WWWFジャパン(公益財団法人 世界自然保護基金ジャパン)は、本日『脱炭素社会に向けたエネルギーシナリオ提案~最終報告 100%自然エネルギー~』を発表しました。

2011年2月にWWFインターナショナルが示した「2050年までに世界レベルで100%自然エネルギー」の可能性。この「100%自然エネルギー」の可能性を、日本について検討したのが、今回のシナリオ提案です。

東日本大震災と東京電力福島第一原子力発電所の事故を受け、日本のエネルギー政策の抜本的な見直しが迫られている今、「100%」という大胆で野心的な選択肢を真剣に検討すべき時に来ていると、WWFは考えます。

エネルギー問題の解決は、地球温暖化対策の取組でもあります。地球温暖化防止に向け、日本がどんなエネルギー社会を構築していく可能性があるか、具体的なシミュレーションを(株)システム技術研究所に委託し、その結果を受けて、めざすべき方向性と、実現のためのシナリオを提案しています。

2011年7月に発表した中間報告では、需要面の「省エネルギー」について検討。本シナリオは、供給面の「自然エネルギー(再生可能エネルギー)の導入」を含めた最終報告です。

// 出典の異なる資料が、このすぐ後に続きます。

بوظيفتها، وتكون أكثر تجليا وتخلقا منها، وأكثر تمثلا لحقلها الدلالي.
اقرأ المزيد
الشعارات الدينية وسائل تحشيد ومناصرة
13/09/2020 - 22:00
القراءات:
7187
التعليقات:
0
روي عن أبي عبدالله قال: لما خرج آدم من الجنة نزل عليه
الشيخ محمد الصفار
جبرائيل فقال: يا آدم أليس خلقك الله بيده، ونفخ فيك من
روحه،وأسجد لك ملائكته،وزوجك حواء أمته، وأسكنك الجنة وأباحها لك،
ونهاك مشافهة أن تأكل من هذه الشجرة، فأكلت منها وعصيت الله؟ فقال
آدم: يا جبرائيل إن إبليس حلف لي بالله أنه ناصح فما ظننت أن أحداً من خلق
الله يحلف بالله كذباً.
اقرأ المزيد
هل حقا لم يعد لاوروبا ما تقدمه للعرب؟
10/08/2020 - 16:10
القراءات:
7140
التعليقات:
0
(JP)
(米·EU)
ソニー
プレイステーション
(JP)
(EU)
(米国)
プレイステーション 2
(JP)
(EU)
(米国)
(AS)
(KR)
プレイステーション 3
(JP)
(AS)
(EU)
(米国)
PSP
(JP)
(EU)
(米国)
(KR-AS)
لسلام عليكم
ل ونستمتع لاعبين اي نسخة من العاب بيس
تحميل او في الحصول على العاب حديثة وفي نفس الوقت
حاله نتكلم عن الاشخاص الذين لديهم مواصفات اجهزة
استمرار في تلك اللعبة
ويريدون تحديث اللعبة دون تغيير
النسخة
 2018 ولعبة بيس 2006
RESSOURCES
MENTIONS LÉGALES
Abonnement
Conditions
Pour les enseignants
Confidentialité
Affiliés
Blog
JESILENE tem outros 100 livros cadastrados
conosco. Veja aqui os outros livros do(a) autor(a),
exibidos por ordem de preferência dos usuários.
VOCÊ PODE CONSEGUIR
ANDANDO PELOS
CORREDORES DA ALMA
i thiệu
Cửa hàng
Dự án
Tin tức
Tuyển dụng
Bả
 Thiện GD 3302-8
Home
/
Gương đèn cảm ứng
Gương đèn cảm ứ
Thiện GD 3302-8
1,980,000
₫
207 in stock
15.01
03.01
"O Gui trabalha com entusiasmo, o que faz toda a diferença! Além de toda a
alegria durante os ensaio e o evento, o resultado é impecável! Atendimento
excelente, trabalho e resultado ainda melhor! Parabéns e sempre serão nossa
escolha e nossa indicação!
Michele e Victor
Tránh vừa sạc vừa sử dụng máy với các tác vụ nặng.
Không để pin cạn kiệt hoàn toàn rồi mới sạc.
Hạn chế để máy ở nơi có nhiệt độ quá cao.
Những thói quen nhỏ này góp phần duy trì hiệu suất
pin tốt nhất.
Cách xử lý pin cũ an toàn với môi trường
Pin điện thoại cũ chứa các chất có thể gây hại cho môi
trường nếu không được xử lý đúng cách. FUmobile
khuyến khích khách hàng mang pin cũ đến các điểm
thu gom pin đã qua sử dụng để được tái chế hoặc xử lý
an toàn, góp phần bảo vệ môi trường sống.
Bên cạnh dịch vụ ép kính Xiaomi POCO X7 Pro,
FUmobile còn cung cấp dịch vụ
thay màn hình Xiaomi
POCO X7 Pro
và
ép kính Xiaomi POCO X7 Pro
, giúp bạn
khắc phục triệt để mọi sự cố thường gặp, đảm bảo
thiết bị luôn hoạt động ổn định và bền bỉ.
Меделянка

本シナリオは、中間報告で示した「2050年のエネルギー需要は2008年比で48%に低下する」こと、つまり省エネルギーによって需要を大幅に絞ることから出発しています。

このエネルギー需要に対して、国内にある自然エネルギーで100%賄うことは可能かどうか、電力だけでなく、熱・燃料も含めた総合的なエネルギーの姿を検討しました。

自然エネルギーは、太陽光発電、風力発電、水力発電、地熱発電、バイオマスを対象としています。それらの導入量は、環境省のポテンシャル調査等を参考にして、既存あるいはその延長線上にある技術を基に想定しています。

その結果、自然エネルギーによって日本のエネルギー需要を満たすことは、少なくとも技術的には十分可能であることを示しました。

電力と熱・燃料の総合的な姿として、2050年に自然エネルギー100%への移行を完了するには、2020年には20.0%、2030年には49.6%、2050年には76.6%に達していることが必要であることがわかりました(グラフ1)。

20111118a.gif

グラフ1(クリックすると拡大します)

そして別途、2050年の電力需要を、年間365日通じて満たせるのかについて、気象データを用いてダイナミック・シュミレーションによる検証を行ったことが、本シナリオの特色となっています。一日あるいは年間で変動する電力需要にあわせて、バッテリーに大きく頼ることなく、自然エネルギーを供給し続けることが可能であることを確認しました。

また本シナリオに基づけば、2020年のエネルギー起源CO2の排出量は1990年比で約25%削減、2030年には約58%削減となります。現在政府が掲げている「2020年までに1990年比で温室効果ガス排出量を25%削減」という目標は、射程範囲内にあると言えます。

このように、本シナリオは、エネルギー問題と地球温暖化問題の両方を解決し、持続可能な社会・脱炭素社会への道筋を示す内容となっています。その実現に必要な政策として、概要版では次の5項目を提言しています。

  1. 明確な省エネルギー目標と自然エネルギー目標の設定
  2. 自然エネルギーのポテンシャルを十分に活かすような推進政策
  3. 電力システム改革
  4. 自然エネルギーの熱活用と水素の有効活用
  5. 原発の着実な段階的廃止方針の選択

(詳細は概要版を参照)

以上は本シナリオ実現のために必要な条件のほんの一部ではありますが、同時に、これらなくして達成は不可能といえる重要な要素です。WWFジャパンでは、今後も、このシナリオが示すビジョンの実現のために必要な要素について、提言を続けていきます。